Mitochondrial DNA is the small circular chromosome found inside mitochondria. These organelles found in cells have often been called the cell’s powerhouse. The mitochondria, and thus mitochondrial DNA, are passed almost exclusively from mother to offspring through the egg cell.
Mitochondria produce ATP. It is the energy currency of the biological system, which is subsequently used throughout the cell as a source of chemical energy. They were discovered by Albert von Kölliker, in 1857, in the voluntary muscles of insects. The mitochondrion is popularly nicknamed the “powerhouse of the cell”. In addition to supplying cellular energy, mitochondria are involved in other tasks, such as signalling, cellular differentiation, and cell death, as well as maintaining control of the cell cycle and growth.
For everything we do, we require ATP. It’s the source of energy for doing all activities. For example, when moving a hand, you consume billions of ATPs. Thus, one receives the Power (energy DNA) from his mother. A mother received it from her mother, and so on. And then a Mythology was created, God of Power is Mother, Adi Shakti.
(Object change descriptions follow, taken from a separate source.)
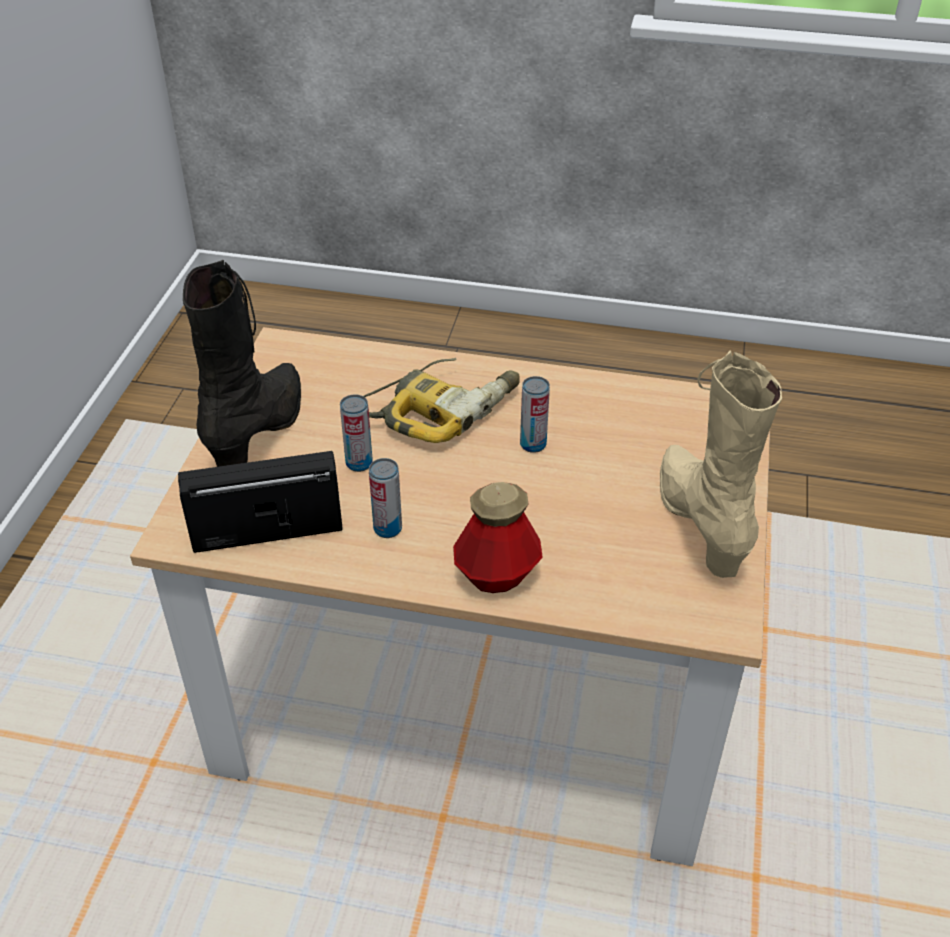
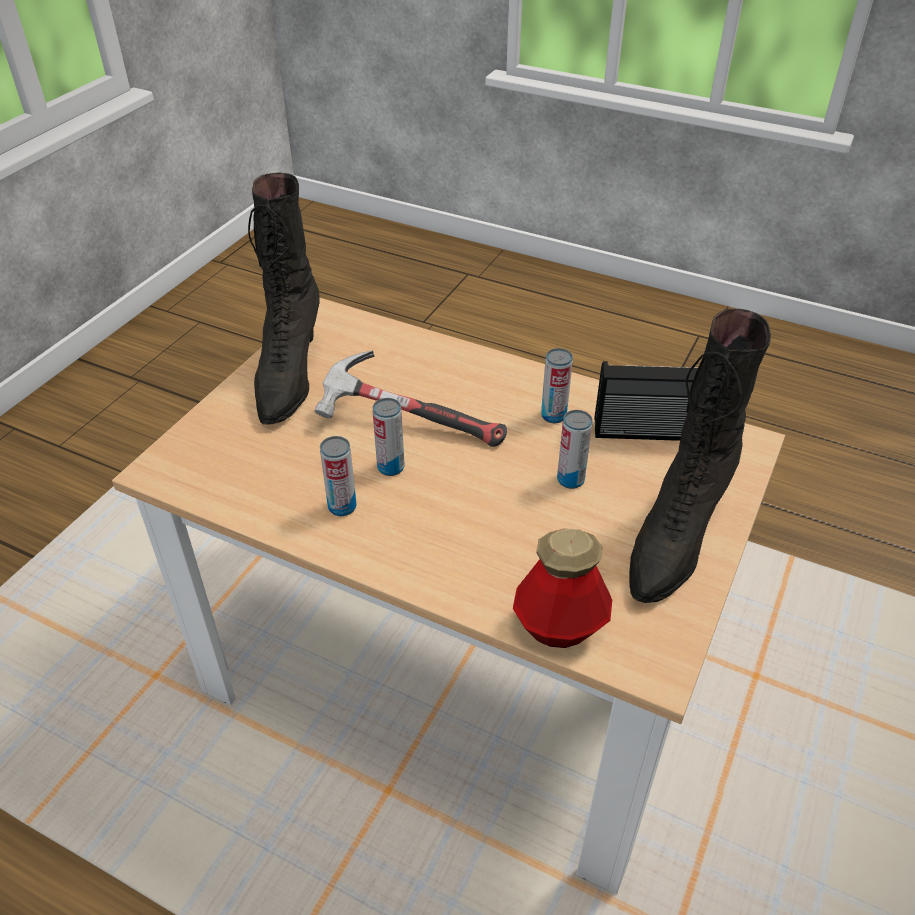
camera: 165 degrees left, 0 degrees up
power drill [363,358,520,443] -> none
bottle [453,482,543,593] -> bottle moved to [513,529,612,648]
beige boot [660,351,782,578] -> black boot [248,173,320,425]
none -> hammer [314,350,507,447]
none -> can [320,436,356,516]

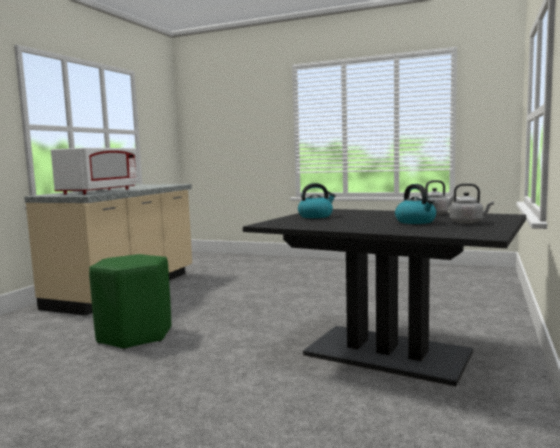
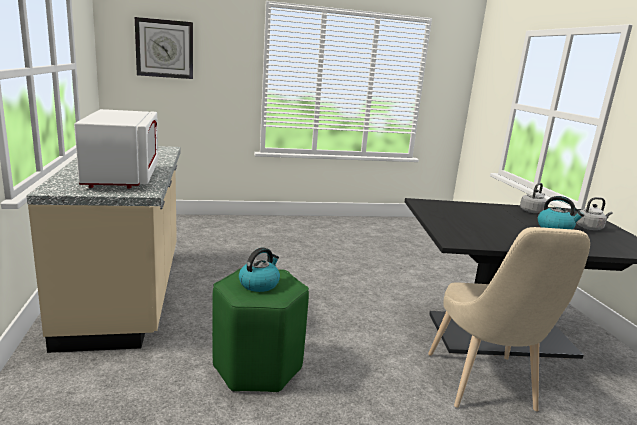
camera: 35 degrees left, 10 degrees up
kettle [298,183,336,218] -> kettle moved to [239,247,280,292]
none -> wall clock [135,17,193,79]
none -> beige chair [428,227,590,411]

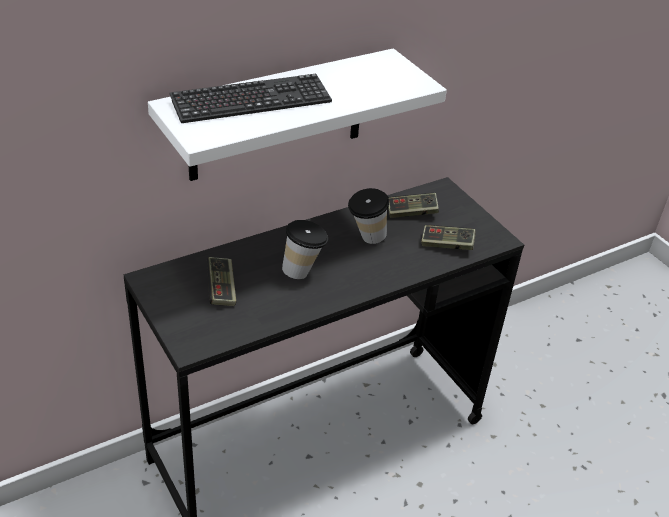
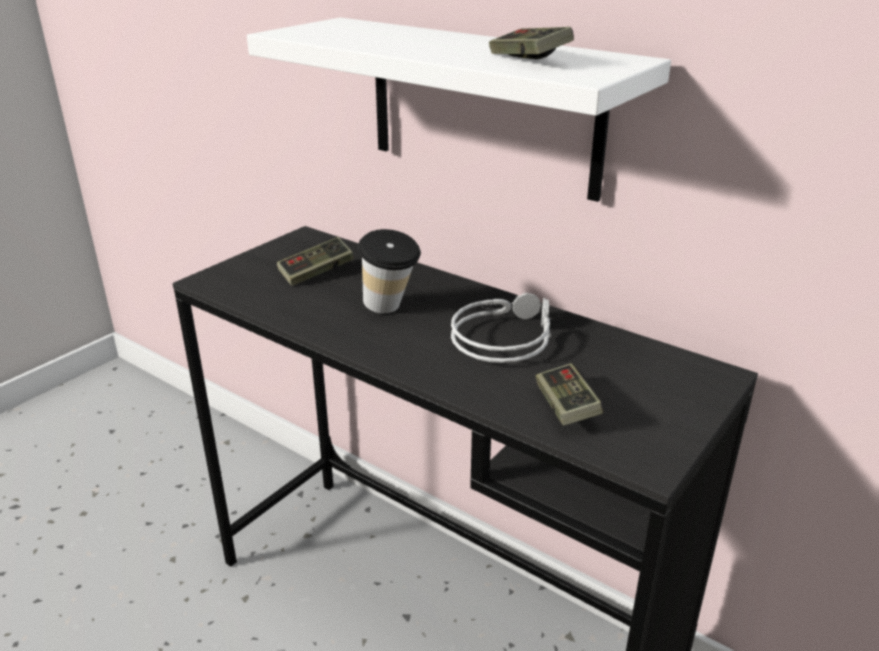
camera: 70 degrees right, 10 degrees down
keyboard [169,74,332,123] -> none
cup [348,188,389,244] -> grey headphones [451,292,551,363]
game controller [388,193,439,218] -> game controller moved to [489,27,574,59]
Shakti is both Maya and Mahamaya. As Maya, she creates bondage, and as Mahamaya, she liberates. As Avidya-shakti, ignorance, she traps us; and as Vidya-shakti, Knowledge-giver, she frees us from these traps. She is famous as ten Mahavidyas and resides in fifty-one peeths, the holy places scattered all over the present-day countries, India, Sri Lanka, Bangladesh, Nepal, Tibet, Bhutan, and Pakistan, in different forms.
Mother promises to incarnate: “Whenever demons cause trouble, I will manifest myself and destroy the enemies,” she says in Chandi, Shakti’s fiery, destructive power.